The defence team are confident they will manage to contest the indictment and prove the general's innocence, but they call on all political forces in Croatia to help them do so, Misetic said, adding that they expected help from the right, the left and the centre alike, from all who wanted to help, financially, with information, by giving testimonies or otherwise.

Misetic would not give a direct answer when asked if funds reportedly collected to help Gotovina hide would be used to finance his defence.
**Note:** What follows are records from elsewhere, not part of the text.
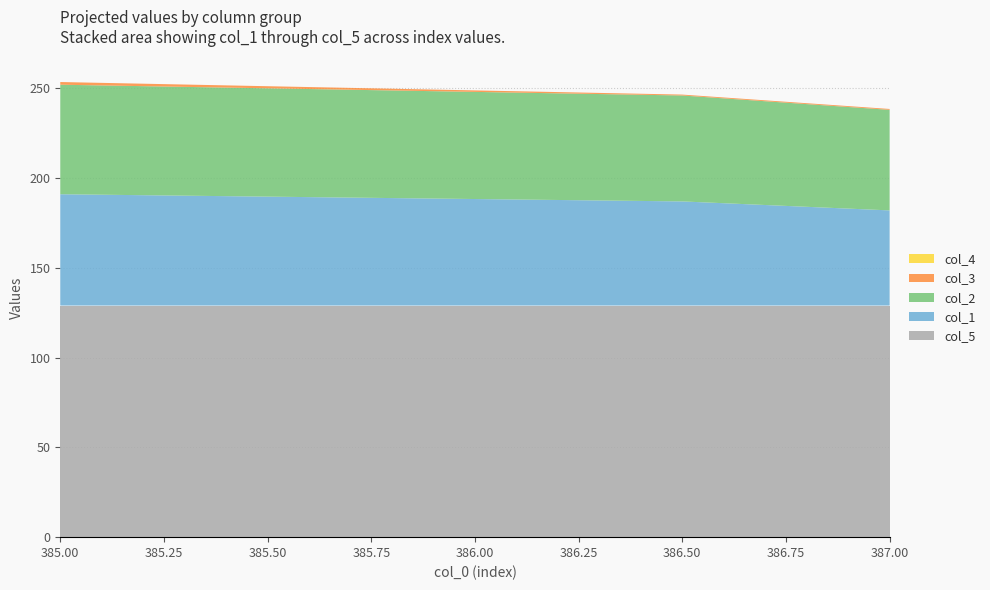

Reading left to right, extract all data points from this chart.

col_1: 385.0=62.0	386.5=58.0	387.0=53.0
col_2: 385.0=61.0	386.5=59.0	387.0=56.0
col_3: 385.0=1.5	386.5=0.5	387.0=0.5
col_4: 385.0=0.0	386.5=0.0	387.0=0.0
col_5: 385.0=129.0	386.5=129.0	387.0=129.0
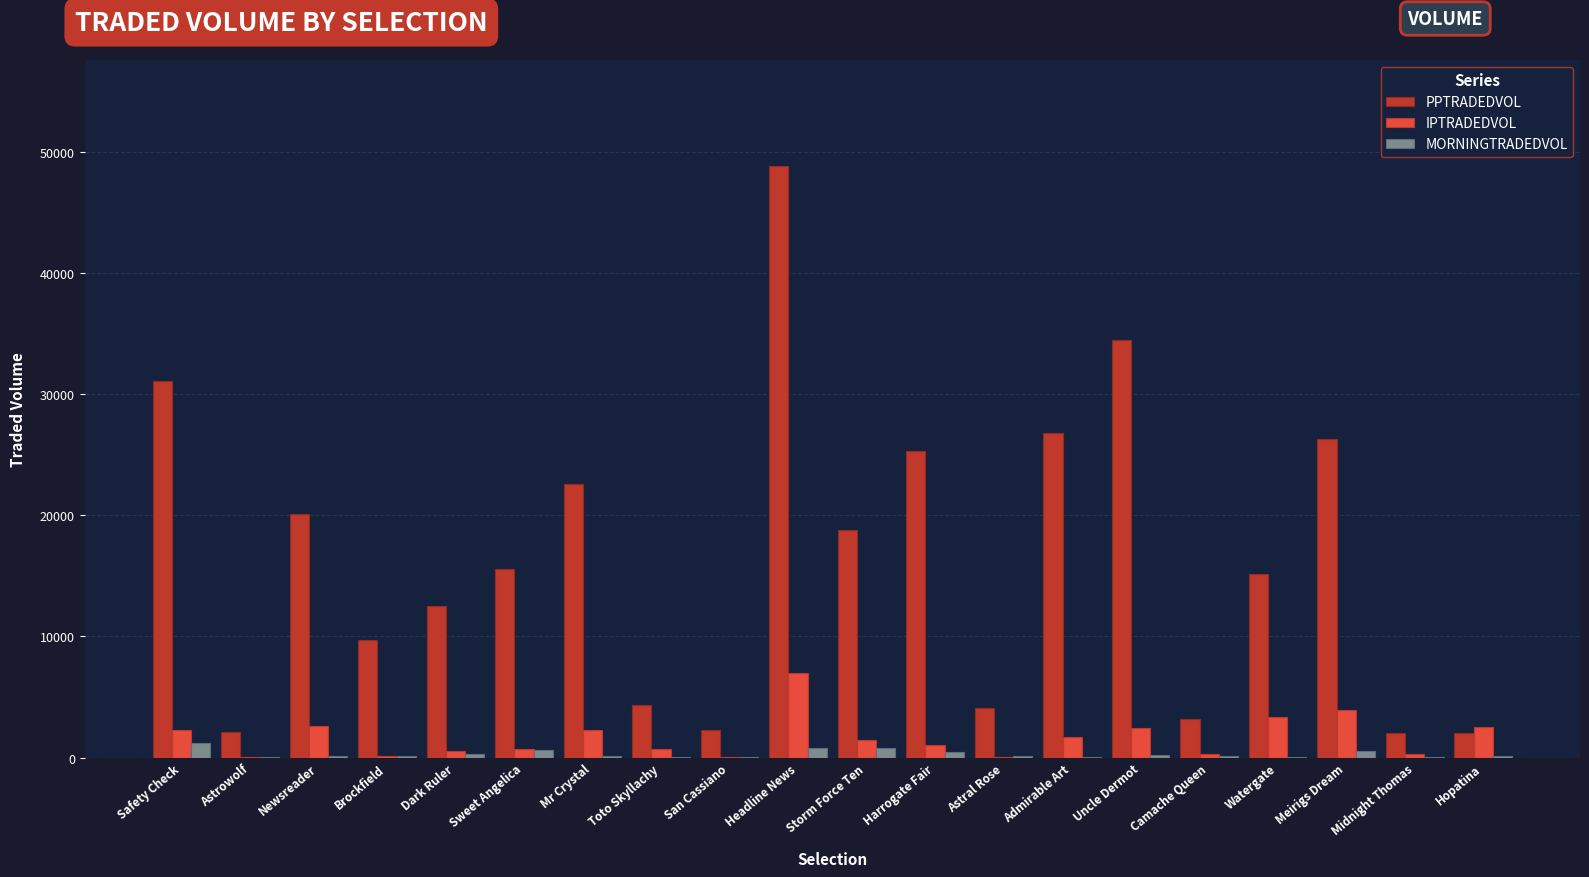

Where does the IPTRADEDVOL series first go above 1475?

Safety Check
Commenting on the remark that the Hague tribunal had discontinued the financing of the defence team in the Limaj case after Albanians living in the United States collected 150,000 dollars, Misetic said Gotovina's defence team would bear this in mind.

Asked to comment on President Stjepan Mesic's appeal to continue with the implementation of the Action Plan and investigate all who had been helping Gotovina hide, Misetic asked: "Does President Mesic really want that issue to be fully investigated?".

He said that the charges against Gotovina were thin or nonexistent, and that neither the prosecution nor any witness or document indicated that Gotovina had ordered a crime to be committed.

Asked whether the defence team would attack weak points in the indictment with an objection to the indictment or during trial, Misetic said they would use both ways because they did not want the trial to start with an unclear indictment.

In its objection to the indictment the defence tram will contest Gotovina's responsibility for acts committed after 9 August 1995, when he handed over his powers to civil authorities and left for a honeymoon trip, and they will challenge the concept of joint criminal enterprise and the way the accused was involved in it, Misetic said.

Misetic said he believed that the broadcasting of video footage of Gotovina's arrest and transfer to The Hague represented a violation of international conventions, done for the purpose of creating publicity for the ICTY.

Misetic would not comment on the fact that Govotina's indictment was read out in full at his initial appearance at the tribunal, despite the fact that the accused did not request it.

He said that such special treatment of the general as a trophy indictee of the ICTY could have a negative impact on the entire trial.

"General Gotovina's escape certainly has a negative impact on the case, but I believe that the judges, once they enter the merit of the indictment and hear witnesses for the prosecution and defence, will realise that Gotovina acted as a soldier and did everything to prevent incidents, killings and arson," Misetic said.

Speaking about the prosecution of such crimes, committed in the course and after the 1995 Operation Storm, Misetic said that the military prosecutor in Sector South at the time was today's Chief State Prosecutor Mladen Bajic, who conducted the implementation of the Action Plan to arrest Gotovina.

He compared incidents in Krajina 30 days after Storm to those that occurred after NATO took over Kosovo, when 700 Serbs were killed and 130,000 displaced. Stating that the areas in question were similar in size - around 10,000 square kilometres - he warned that NATO had not been able to prevent incidents either.